=== PASSAGE TO READ ===

Start of Block

Dartmouth Council

Summary of Dartmouth Council minutes relating to the Halifax Explosion (101-1A)

This page provides summaries of Dartmouth Town/City Council minutes relating to the Halifax Explosion. Meeting dates are hyperlinked to PDFs containing digitized copies of the meeting minutes.

December 24, 1917

  • Letter from the Eastern Trust Co. re: liability of Fire Underwriters advises that all proofs of loss for damage to property caused by the Explosion must be prepared and delivered as soon as possible.
  • Letter from C.H. Harvey recommends Town take prompt action to place community compensation claims for property losses caused by the Explosion before the Allies. Action on the letter is referred to the Joint Committee of the City Board of Control and the Town Council.
  • The Town Council agrees to meet in committee with the Assessors to determine what action should be taken regarding the Explosion.
  • Motion to meet with the Mayor of Halifax and Dominion Cabinet Ministers to discuss compensation for damage caused by the Explosion.

December 27, 1917

  • Council resolves that the Dominion Government needs to further investigate the causes of the Explosion and what can be done to prevent a similar event occurring.
  • Councillor Herman is appointed to meet with the Halifax Board of Control and Dominion Cabinet Ministers in Halifax to discuss the disaster.
  • Letter from the Governor-General re: Explosion.
  • Repairs authorized for the Town Hall through the Public Property Committee.

January 10, 1918

  • W.N. Forbes, Plumbing Inspector, to meet with the Water Committee and the Superintendent to discuss the plumbing in the temporary houses being built for the Relief Committee.
  • The Mayor, Town Solicitor Foster, and Councillor Tobin form a committee to draft a letter to Prime Minister Borden, re: reparation to owners of damaged property caused by the “Great Explosion.”
  • Council resolves to send A.C. Pettipas, on behalf of J.A. Edwards of John St., whose house was damaged by the Explosion, an order of oil-cloth, and which will be billed to the Relief Committee.

January 11, 1918

  • Committee consisting of the present Council – Mayor Williams, Councillors Mosher, Tobin, Carter, and MacLean, and Town Solicitor Foster – is appointed to conduct an Assessment to determine the loss of “real and personal property in the Town of Dartmouth caused by the Explosion…”
  • Letter from A.C. Pettipas prompts a resolution that the Town Clerk write the Executive of the Relief Committee to request an interview with the Mayor and the Council to discuss opening a supply depot in the north end.

End of Block

=== LISTED RECORDS ===
Start of Block

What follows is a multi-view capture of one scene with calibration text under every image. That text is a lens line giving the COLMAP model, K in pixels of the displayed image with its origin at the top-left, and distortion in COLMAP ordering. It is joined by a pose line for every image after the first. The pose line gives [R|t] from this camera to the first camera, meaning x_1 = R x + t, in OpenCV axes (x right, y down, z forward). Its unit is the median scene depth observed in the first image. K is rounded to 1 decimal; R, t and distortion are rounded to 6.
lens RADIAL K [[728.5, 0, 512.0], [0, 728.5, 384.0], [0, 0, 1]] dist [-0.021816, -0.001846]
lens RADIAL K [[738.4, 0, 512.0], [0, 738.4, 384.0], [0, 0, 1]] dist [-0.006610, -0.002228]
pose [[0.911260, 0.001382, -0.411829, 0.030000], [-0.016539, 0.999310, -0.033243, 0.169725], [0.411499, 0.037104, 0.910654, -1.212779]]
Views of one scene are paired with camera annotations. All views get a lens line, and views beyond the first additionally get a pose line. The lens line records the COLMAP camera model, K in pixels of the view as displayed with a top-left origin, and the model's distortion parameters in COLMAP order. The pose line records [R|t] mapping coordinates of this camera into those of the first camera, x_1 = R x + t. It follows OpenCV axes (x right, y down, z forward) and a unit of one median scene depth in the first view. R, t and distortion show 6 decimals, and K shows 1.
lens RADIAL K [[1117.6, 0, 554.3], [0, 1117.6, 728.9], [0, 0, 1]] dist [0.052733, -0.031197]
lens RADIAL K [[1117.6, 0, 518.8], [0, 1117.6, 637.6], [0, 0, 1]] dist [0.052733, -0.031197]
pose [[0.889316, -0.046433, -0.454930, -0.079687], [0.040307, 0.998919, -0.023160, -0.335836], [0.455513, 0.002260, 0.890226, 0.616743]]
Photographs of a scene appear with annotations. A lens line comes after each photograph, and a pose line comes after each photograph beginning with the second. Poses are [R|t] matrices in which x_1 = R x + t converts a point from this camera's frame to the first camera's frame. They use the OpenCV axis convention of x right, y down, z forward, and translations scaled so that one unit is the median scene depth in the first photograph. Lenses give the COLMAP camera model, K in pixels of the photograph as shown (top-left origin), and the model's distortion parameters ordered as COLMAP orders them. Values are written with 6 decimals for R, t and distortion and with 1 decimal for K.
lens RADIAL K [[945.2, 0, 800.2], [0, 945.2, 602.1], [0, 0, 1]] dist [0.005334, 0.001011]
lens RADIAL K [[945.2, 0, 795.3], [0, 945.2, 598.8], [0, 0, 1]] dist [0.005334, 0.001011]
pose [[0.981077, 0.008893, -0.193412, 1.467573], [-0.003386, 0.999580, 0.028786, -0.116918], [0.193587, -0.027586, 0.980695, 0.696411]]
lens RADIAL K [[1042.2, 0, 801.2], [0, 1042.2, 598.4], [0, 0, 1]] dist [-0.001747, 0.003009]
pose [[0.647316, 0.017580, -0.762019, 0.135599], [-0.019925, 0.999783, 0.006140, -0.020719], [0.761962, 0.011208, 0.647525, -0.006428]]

End of Block

=== EXERCISES ===
1. Decide whether each statement below agrees with the summary of Dartmouth Council minutes. Answer yes or no for each, and quote the words from the summary that settle it.
(a) On December 27, 1917, Councillor Herman was appointed to meet with the Halifax Board of Control and Dominion Cabinet Ministers.
(b) The oil-cloth ordered for J.A. Edwards was to be billed to the Town Council.
(c) W.N. Forbes served as the Town Solicitor.
2. From the summary of Dartmouth Council minutes, return the part starting with "December 24, 1917" and going on through "by the Explosion.".
3. Write the next part of the summary of Dartmouth Council minutes on the Halifax Explosion, picking up after its last line.

=== ANSWERS TO THE EXERCISE ===
1.
(a) Yes: "Councillor Herman is appointed to meet with the Halifax Board of Control and Dominion Cabinet Ministers in Halifax to discuss the disaster."
(b) No: "which will be billed to the Relief Committee."
(c) No: "W.N. Forbes, Plumbing Inspector"

2.
December 24, 1917

  • Letter from the Eastern Trust Co. re: liability of Fire Underwriters advises that all proofs of loss for damage to property caused by the Explosion must be prepared and delivered as soon as possible.
  • Letter from C.H. Harvey recommends Town take prompt action to place community compensation claims for property losses caused by the Explosion before the Allies. Action on the letter is referred to the Joint Committee of the City Board of Control and the Town Council.
  • The Town Council agrees to meet in committee with the Assessors to determine what action should be taken regarding the Explosion.
  • Motion to meet with the Mayor of Halifax and Dominion Cabinet Ministers to discuss compensation for damage caused by the Explosion.

3.
January 18, 1918

  • Property Assessment for 1918: Assessors to make appraisal of damage done to real and personal property and to report to Council; three builders to be employed to assist the Assessors; Mayor and Finance Committee to arrange remuneration for their services.
  • Letter from J. Wilton, Mayor of Dartmouth, England, dated December 19, 1917, to express his sympathies to the Town regarding the Explosion.
  • A.C. Johnston, Chairman Dartmouth Relief Committee, states that the Committee unanimously decided against establishing a relief depot in the north end of Town.

January 25, 1918

  • Joint meeting with the Town Council and the Dartmouth Board of Trade to consider the recent disaster and “the probability of other accidents occurring owing to the inefficient administration of the Harbor and Pilotage Regulations.”
  • Chairman Graham of the Board of Trade proposed a resolution that Dartmouth Town Council and the Dartmouth Board of Trade request an appointment of a “competent official to control Halifax Harbor traffic” in light of the negligence that led to the disaster, as well as a near miss of another munition ship since. Resolution was passed unanimously by the Council. Copies were wired to the Prime Minister and the County Members, Honorable A.K. McLean and Peter F. Martin.

January 31, 1918

• Members of the Halifax Relief Commission were present and suggested collaboration between the two groups.
• Council appoints Councillors Mosher, Lynch, and Tobin to a committee to act as advisors to the Commission.

February 5, 1918

  • Council prepares a notice to be published in the newspapers that urge Dartmouth residents to conserve water, despite the conditions in many dwellings caused by the Explosion.
  • The Dartmouth Manufacturing Company gifts the “Gun” from the S.S. Mont Blanc that was cast onto its land by the blast of the Explosion.

March 11, 1918

  • Discussion of Assessment Act relating to Appeals made by ratepayers in relation to the Explosion.

April 22, 1918

  • Mayor to arrange a meeting with the Dartmouth Relief Commission to discuss repairs to the Public Buildings and School Houses which sustained damage during the Explosion.

June 4, 1918

  • Residents of the North End of Dartmouth are present at the meeting to discuss the condition of the woodland between Windmill Rd. and the Harbour, which was destroyed by a fire on June 3, 1918. The Explosion uprooted all of the trees in this location, which is now a fire hazard. A fire on June 3 spread to a nearby house, owned by George T. DeYoung, who, in a letter, urges Council to take immediate action. Council resolves to notify all landowners to remove fallen trees within ten days.

June 7, 1918

  • The McDonald Construction Co., Ltd. submits an estimate of the damage caused to all Town Buildings and Schools by the Explosion.

July 2, 1918

  • The Clerk is asked to arrange a meeting with the Halifax Relief Commission for an update on damage to property due to the Explosion.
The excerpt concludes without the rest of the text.